The Big Picture · Barry RitholtzThe Cheering Was the Warning
Notice when the experts were surest. The magazine cover crowning the best CEO on earth, the promise of no more earnings surprises, the advice to own this one stock forever — none of it arrived at the bottom. It clustered within weeks of the all-time high, at roughly 165 times earnings. The applause and the peak showed up together.
That timing isn't a coincidence. It's the mechanism. Confident consensus is what gives ordinary investors the nerve to buy at the worst possible price. The advice doesn't merely come before the loss — it manufactures the loss, by pulling capital in at the exact moment the math stops working. The handful of skeptics who said so out loud were waved off as not understanding the new era. They were the only ones who turned out to be right.
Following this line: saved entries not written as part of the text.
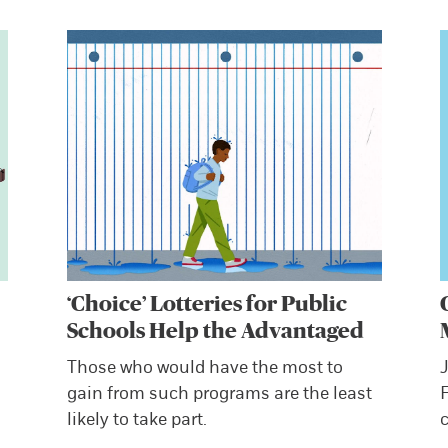
‘Choice’ Lotteries for Public
Schools Help the Advantaged
s
Those who would have the most to
J
gain from such programs are the least
likely to take part.
c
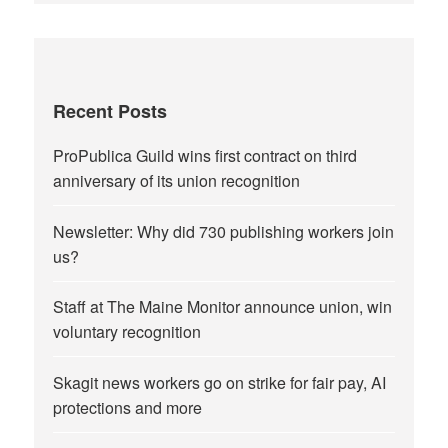
Recent Posts
ProPublica Guild wins first contract on third
anniversary of its union recognition
Newsletter: Why did 730 publishing workers join
us?
Staff at The Maine Monitor announce union, win
voluntary recognition
Skagit news workers go on strike for fair pay, AI
protections and more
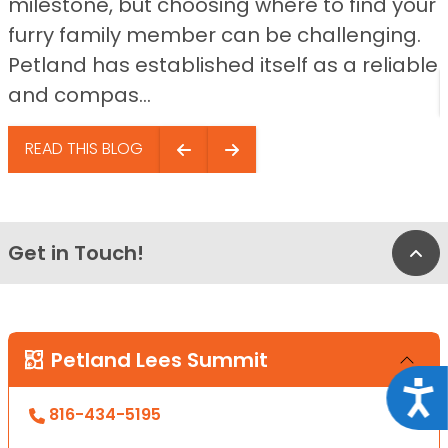
milestone, but choosing where to find your
furry family member can be challenging.
Petland has established itself as a reliable
and compas...
READ THIS BLOG
Get in Touch!
Bac
Petland Lees Summit
Acce
816-434-5195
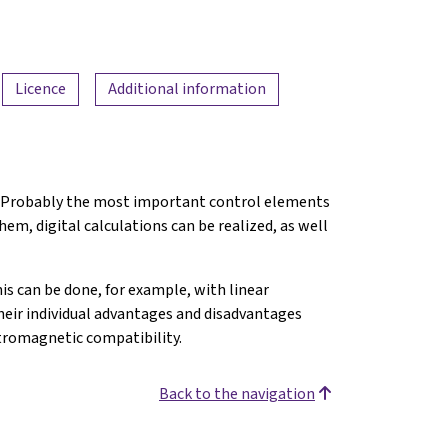
Licence
Additional information
nt. Probably the most important control elements
them, digital calculations can be realized, as well
is can be done, for example, with linear
heir individual advantages and disadvantages
tromagnetic compatibility.
Back to the navigation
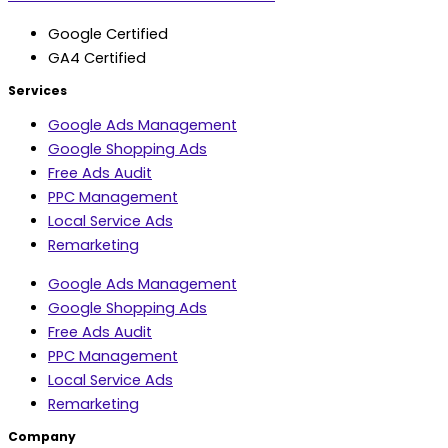
Google Certified
GA4 Certified
Services
Google Ads Management
Google Shopping Ads
Free Ads Audit
PPC Management
Local Service Ads
Remarketing
Google Ads Management
Google Shopping Ads
Free Ads Audit
PPC Management
Local Service Ads
Remarketing
Company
And it was never a one-time failure. The same chorus was loudest before the “Nifty Fifty” unwound in the early 1970s, loudest again in March 2000, and loudest once more heading into 2008 — each time certain, each time early, each time expensive for the people who believed it. Today those very same authorities invoke Cisco as a cautionary tale while building an almost identical case for the next inevitable winner.
And the discipline cuts both ways. It isn't only about refusing to buy at a price that makes no sense — it's about being willing to re-examine what you already own at that same price. Every share you choose to keep is, in plain economic terms, a decision to buy it again at today's price. Most of the investors ruined by Cisco never bought at the top at all. They simply held a position that had been wonderful for years and rode it from $79 down to $9.50, because letting go of a longtime winner felt unthinkable. The not-selling was the loss.
The lesson was never “find smarter experts.” No amount of expert conviction changes what a price already assumes — whether you're deciding to buy it or deciding to keep it.
A fiduciary's job is not to echo the consensus when it is loudest. It is to keep asking the one question the cheering drowns out: what has to go right to justify this price — and what happens to you if it doesn't?